Over the course of three Saturdays in July and August, Wessex Archaeology led workshops in collaboration with the Tinsley Time and Travel project through Heeley City Farm. Each workshop was designed to provide a short introduction to a topic followed by focused exercises and practicals. Each week provided a workshop on a new theme. These themes were: 

  • desk-based assessment;
  • survey; and
  • the archaeology of historic buildings.

The first workshop was on Saturday 28 July 2018 and was carried out by Andrew Reid from the Sheffield Heritage team. He introduced a group of keen participants to the ‘dark arts’ of desk-based assessment. He gave a short introduction on how, and why, we carry out desk-based assessments and began with a presentation setting out the basics. It covered elements of the planning process, where we gather our data from and how we manage it, what we look for when we make a site visit and the very briefest of introductions to the issues around heritage assets and their setting.

The presentation was interspersed with exercises designed to deal with some of the main skills required to interrogate data collected from local Historic Environment Records (HER) and the National Heritage List for England (NHLE), and how to carry out a map regression exercise. 
The workshop culminated in an exercise which combined a map regression with some HER and NHLE data to replicate, as close as possible, how a heritage consultant would assimilate, synthesise and analyse the information they have gathered for a site in order to try and establish the potential for archaeological remains to be present.

Jack Fox-Laverick from the Geomatics team led the second workshop on Saturday 4 August 2018, which focused on survey. The group were introduced to archaeological survey, and why we do it, along with the different types of equipment we use, different techniques and survey information fits into the archaeological process. This was then followed by a practical session where the group learnt how to transfer a benchmark and generate levels, record archaeological features using traditional offset survey techniques and were introduced to GPS survey. Jack then demonstrated one of Wessex Archaeology’s newest pieces of surveying equipment, a DJI Inspire 2 UAV, and completed a photogrammetric survey of the graveyard at St Lawrence Church. 

The final workshop, on Saturday 11 August 2018, was undertaken by Lucy Marston in our Built Heritage team. Lucy provided an introduction to buildings archaeology, why we do it, different types of structures, survey techniques used in recording structures and creating a record. Some elements of building recording overlap with the desk-based assessment and surveying, giving some members of the group that had attended all three workshops a good position to build on their knowledge from the previous two workshops. 

Following the introduction to the subject, the group were given a case study to work on. Information was provided in the form of historic maps, photographs and plans and as existing plans and photographs of a locally recorded building. From these the group had to identify a rough date of construction for the building, its architectural style, its original function and its general development. 
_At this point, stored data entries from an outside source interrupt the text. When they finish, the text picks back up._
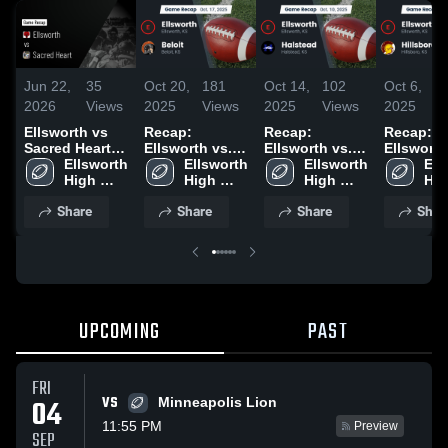
Jun 22,
35
Oct 20,
181
Oct 14,
102
Oct 6,
1
2026
Views
2025
Views
2025
Views
2025
V
Ellsworth vs
Recap:
Recap:
Recap:
Sacred Heart •
Ellsworth vs.
Ellsworth vs.
Ellsworth vs
Game Recap •
Ellsworth 
Ellsworth 
Beloit 2025
Ellsworth 
Halstead 2025
Ell
Sep 5, 2025
High 
High 
High 
Hig
School
School
School
Sch
Share
Share
Share
Shar
UPCOMING
PAST
FRI
VS
04
Minneapolis Lion
11:55 PM
Preview
SEP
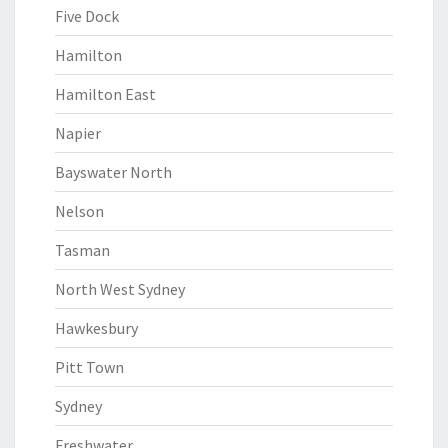
Five Dock
Hamilton
Hamilton East
Napier
Bayswater North
Nelson
Tasman
North West Sydney
Hawkesbury
Pitt Town
Sydney
Freshwater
The afternoon was then spent heading out and about around Tinsley, looking at its historic buildings and discovering how we could ‘read’ these to help tell their story and that of the development of Tinsley as a whole. 

We hope very much that all the participants enjoyed their time learning about a different side of archaeology and found the workshops informative and useful in developing their research, analysis and survey skills.

Thanks are extended to Courtenay Crichton-Turley and Laura Alston at Tinsley Time and Travel for organising the workshops and for all their help on the days.